Monday, 2 May 2011
Nella's big weekend!
I asked the CBCA executive on Friday what book they had planned to read over the weekend.
Note, I asked for a book. Singular. Just one.
But, on Monday, our secretary - Nella Pickup - emailed me her weekend reads. Nella is a dedicated lover of children's literature and children's expert at a local bookshop. The reason she's an expert? Um, see below!
This is what Nella got up to at the weekend:
"Last weekend was great!" Nella told me. "I read ...
Emily Rodda Bungawitta Omnibus Books
Bernard Beckett August Text Publishing
I had previously enjoyed Genesis – a science fiction book about Anaximander, a student who is facing Examiners, who will question her about The life and times of Adam Forde, 2058 - 2077. Adam had been born shortly after The Final War which engulfed the world in plague. An isolationist republic had been created where ships, aircraft and any approaching refugees were all destroyed on sight. Adam became a popular hero by rebelling against the rigid rules and saving the life of a young refugee. In prison, Adam was forced to converse with a robot, Art, as part of its development. Since Adam’s death, there have been changes, but it is only in the powerful and moving finale that the reader realises that the novel is also a thought experiment. (14+)

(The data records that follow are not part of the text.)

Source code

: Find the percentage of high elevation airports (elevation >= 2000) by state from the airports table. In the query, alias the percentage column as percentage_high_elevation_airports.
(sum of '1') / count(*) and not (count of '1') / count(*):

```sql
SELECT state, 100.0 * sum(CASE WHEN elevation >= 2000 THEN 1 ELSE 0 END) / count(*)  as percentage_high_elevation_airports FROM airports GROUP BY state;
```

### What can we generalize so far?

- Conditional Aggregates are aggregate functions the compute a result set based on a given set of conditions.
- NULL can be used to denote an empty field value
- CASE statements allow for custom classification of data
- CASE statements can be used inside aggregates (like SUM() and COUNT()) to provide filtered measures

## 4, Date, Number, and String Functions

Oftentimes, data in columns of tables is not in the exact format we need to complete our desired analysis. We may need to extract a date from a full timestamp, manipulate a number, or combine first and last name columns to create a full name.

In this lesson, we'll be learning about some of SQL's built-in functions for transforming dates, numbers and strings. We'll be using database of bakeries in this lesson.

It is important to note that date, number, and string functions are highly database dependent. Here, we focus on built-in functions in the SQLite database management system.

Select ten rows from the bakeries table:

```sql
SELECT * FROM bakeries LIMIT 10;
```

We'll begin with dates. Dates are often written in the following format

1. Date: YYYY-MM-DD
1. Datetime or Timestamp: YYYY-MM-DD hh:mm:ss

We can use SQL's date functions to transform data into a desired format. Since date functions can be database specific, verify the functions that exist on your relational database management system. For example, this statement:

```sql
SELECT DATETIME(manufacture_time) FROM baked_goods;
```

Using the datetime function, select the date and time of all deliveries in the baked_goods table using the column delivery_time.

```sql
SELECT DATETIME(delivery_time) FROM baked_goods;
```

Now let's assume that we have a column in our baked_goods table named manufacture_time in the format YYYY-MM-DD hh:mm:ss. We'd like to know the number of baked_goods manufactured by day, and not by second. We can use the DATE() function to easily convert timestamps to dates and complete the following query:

With August, Beckett has created a similar experiment. The book opens with Tristan and Grace trapped upside down in a car teetering on a cliff. They are seriously injured and don’t know if the car can be seen from the road. Tristan and Grace don’t know each other but their lives have crossed many times. As they tell each other about themselves, the book becomes a philosophical discussion about the Christian (Augustinian) perspective of free will. And there was my disappointment. The philosophy lesson was too close to the agonies I lived through at school but more importantly it slowed the plot and the horrific truth behind their situation. (Adult)
The book is a three layer experience. The writer has to balance her life (including tea and cake), her concerns about the state of the world and her writing. The Reader is Nova, a girl who is being bullied at school, whinges about her ever present mother and her constantly disappearing father. The fairytale is about Glory - a girl from a poor family who is unaware she is the subject of a deadly curse until she arrives at a palace to work as maid to sulky Princess Mirabella. Highly recommended. (12+) Thanks to my friend Maureen for suggesting this.
Donna Leon Drawing Conclusions Heinemann
Another Guido Brunetti mystery for those who enjoy books set in Venice with a police inspector who loves his wife, his family, his city and his food.
Linda Olsson Astrid & Veronika Penguin
Story of two women who live next door to each other. The young one, a writer, is grieving over the death of her lover. The old woman has isolated herself from other human beings. As their relationship develops we learn about the two women, both motherless and childless. A quiet novel with beautifully crafted passages."
Nella also told me I shouldn't read in the car (I did my weekend reading - a pale shadow of Nella's achievement), in the car on the way to Stewart's Bay). She said I should listen to audiobooks so my husband can "read along". From now on, I will take any piece of reading advice Nella provides. She truly is a reading superstar!